Washington did not explicitly confirm those reports. It said it was monitoring them, before firmly affirming its support for Saudi Arabia in confronting what it described as Iranian aggression, including attacks by the Iran-backed Houthis.

More importantly, the State Department directly linked Houthi attacks and the threats the group has issued to core US interests in the region, foremost among them freedom of navigation in the Red Sea and preventing the export of terrorism.

This language does not mean that a decision to go to war has been made. But it does indicate that the Houthis’ place in US calculations has changed.

The group is no longer viewed solely as a Yemeni actor, but as part of Iran’s network of influence, capable of threatening both Saudi Arabia and the Red Sea.

Against this backdrop, Saudi Chief of the General Staff General Fayyad al-Ruwaili met Lieutenant-General Patrick Frank, deputy commander of US Central Command.

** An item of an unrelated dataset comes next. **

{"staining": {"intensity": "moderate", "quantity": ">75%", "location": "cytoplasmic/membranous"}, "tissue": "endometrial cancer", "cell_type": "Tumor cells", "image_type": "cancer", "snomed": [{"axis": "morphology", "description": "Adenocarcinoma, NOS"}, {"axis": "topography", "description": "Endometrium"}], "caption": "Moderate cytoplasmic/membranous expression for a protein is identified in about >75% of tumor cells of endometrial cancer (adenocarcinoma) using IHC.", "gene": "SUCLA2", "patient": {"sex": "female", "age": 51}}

The official announcement referred to developing military cooperation and did not mention Yemen. But the timing of the meeting gives it additional significance. It came after the attack on Saudi Arabia, the Iranian aircraft crisis and amid an ongoing escalation between the US and Iran.

The situation, then, cannot be separated from the region’s wider tensions. Iran is under direct pressure in its confrontation with the United States, and the Strait of Hormuz lies at the heart of those tensions, while the Bab al-Mandab, the narrow strait linking the Red Sea to the Gulf of Aden and a vital trade route between Europe and Asia, remains one of the region’s most sensitive sources of leverage.

Should the confrontation expand, the Houthis would be among Iran’s allies best placed to open another pressure front.

This is what gives the military movements in Marib, al-Jawf, Harf Sufyan and elsewhere in Yemen their importance.

There is not yet sufficient evidence that a decision has been made to launch a major ground war. But forces are being placed on heightened alert and mobilised across several fronts at an extremely sensitive moment. As regional escalation intensifies, any internal confrontation becomes more likely to expand.

In the opposite direction, United Nations Special Envoy Hans Grundberg travelled to Muscat, where he met Omani officials and Mohammed Abdul Salam, the head of the Houthi negotiating delegation.

His primary mission now appears to be not to launch a comprehensive settlement, but to prevent this round of escalation from turning into a new war.

De-escalation, the attack on Saudi Arabia, Iranian flights and the rules governing the use of Sanaa airport are likely to be at the heart of the current discussions, even if their details have not been made public. Those efforts may succeed, or they may not.

Calm remains the most likely scenario in the short term. Saudi Arabia does not appear eager to return quickly to a broad war, while the Houthis understand that an open confrontation with the kingdom, coinciding with the US-Israel war on Iran, could expose them to an entirely different level of pressure.

The responses may therefore remain measured. The escalation may stop at a certain point, and Muscat may succeed in bringing both parties back towards restraint. But that does not mean the underlying causes of the confrontation have disappeared.

The Iranian aircraft incident exposed the fragility of the current de-escalation. The targeting of Abha airport reopened the Saudi front. The US position has also become clearer in linking the Houthis to Iran and to security in the Red Sea.

Meanwhile, military movements on the ground indicate that the parties are not behaving as though a settlement is close.

For these reasons, I believe the confrontation has been postponed, not cancelled. Any expansion of the regional conflict will make it increasingly difficult to keep Yemen out of it.

The views expressed in this article are the author’s own and do not necessarily reflect Al Jazeera’s editorial policy.